### Aim of the exercise:
Please pull out every line below that contains the string "RESULTADO". Case counts, so only matches with the same capitalization qualify.

[Collected data]
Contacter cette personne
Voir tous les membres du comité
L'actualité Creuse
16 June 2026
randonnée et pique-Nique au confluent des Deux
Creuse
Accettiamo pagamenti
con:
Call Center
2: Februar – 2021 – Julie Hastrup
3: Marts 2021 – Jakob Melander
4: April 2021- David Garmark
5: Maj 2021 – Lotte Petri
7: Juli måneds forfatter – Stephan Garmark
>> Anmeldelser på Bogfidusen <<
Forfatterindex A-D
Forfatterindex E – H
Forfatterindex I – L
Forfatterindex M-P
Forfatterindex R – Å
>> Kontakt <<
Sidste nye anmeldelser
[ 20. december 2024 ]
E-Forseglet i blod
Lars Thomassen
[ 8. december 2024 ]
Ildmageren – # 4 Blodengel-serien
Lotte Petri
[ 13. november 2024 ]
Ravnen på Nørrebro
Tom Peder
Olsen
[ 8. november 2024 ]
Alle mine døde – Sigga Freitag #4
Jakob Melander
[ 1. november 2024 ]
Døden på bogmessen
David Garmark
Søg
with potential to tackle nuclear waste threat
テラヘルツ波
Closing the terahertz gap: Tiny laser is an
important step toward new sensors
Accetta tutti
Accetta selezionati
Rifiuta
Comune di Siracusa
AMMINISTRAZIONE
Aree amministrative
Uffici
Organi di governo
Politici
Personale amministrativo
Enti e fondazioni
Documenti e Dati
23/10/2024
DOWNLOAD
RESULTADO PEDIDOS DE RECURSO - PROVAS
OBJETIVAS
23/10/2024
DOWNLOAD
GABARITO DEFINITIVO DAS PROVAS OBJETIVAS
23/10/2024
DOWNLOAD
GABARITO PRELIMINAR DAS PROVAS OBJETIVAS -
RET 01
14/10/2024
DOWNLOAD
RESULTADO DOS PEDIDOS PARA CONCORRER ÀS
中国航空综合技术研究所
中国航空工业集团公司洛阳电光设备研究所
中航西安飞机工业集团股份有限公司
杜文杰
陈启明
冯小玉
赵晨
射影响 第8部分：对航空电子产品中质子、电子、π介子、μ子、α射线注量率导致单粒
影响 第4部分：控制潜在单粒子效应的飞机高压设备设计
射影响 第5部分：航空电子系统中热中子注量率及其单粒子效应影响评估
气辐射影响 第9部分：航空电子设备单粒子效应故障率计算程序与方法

### Output for this exercise:
RESULTADO PEDIDOS DE RECURSO - PROVAS
RESULTADO DOS PEDIDOS PARA CONCORRER ÀS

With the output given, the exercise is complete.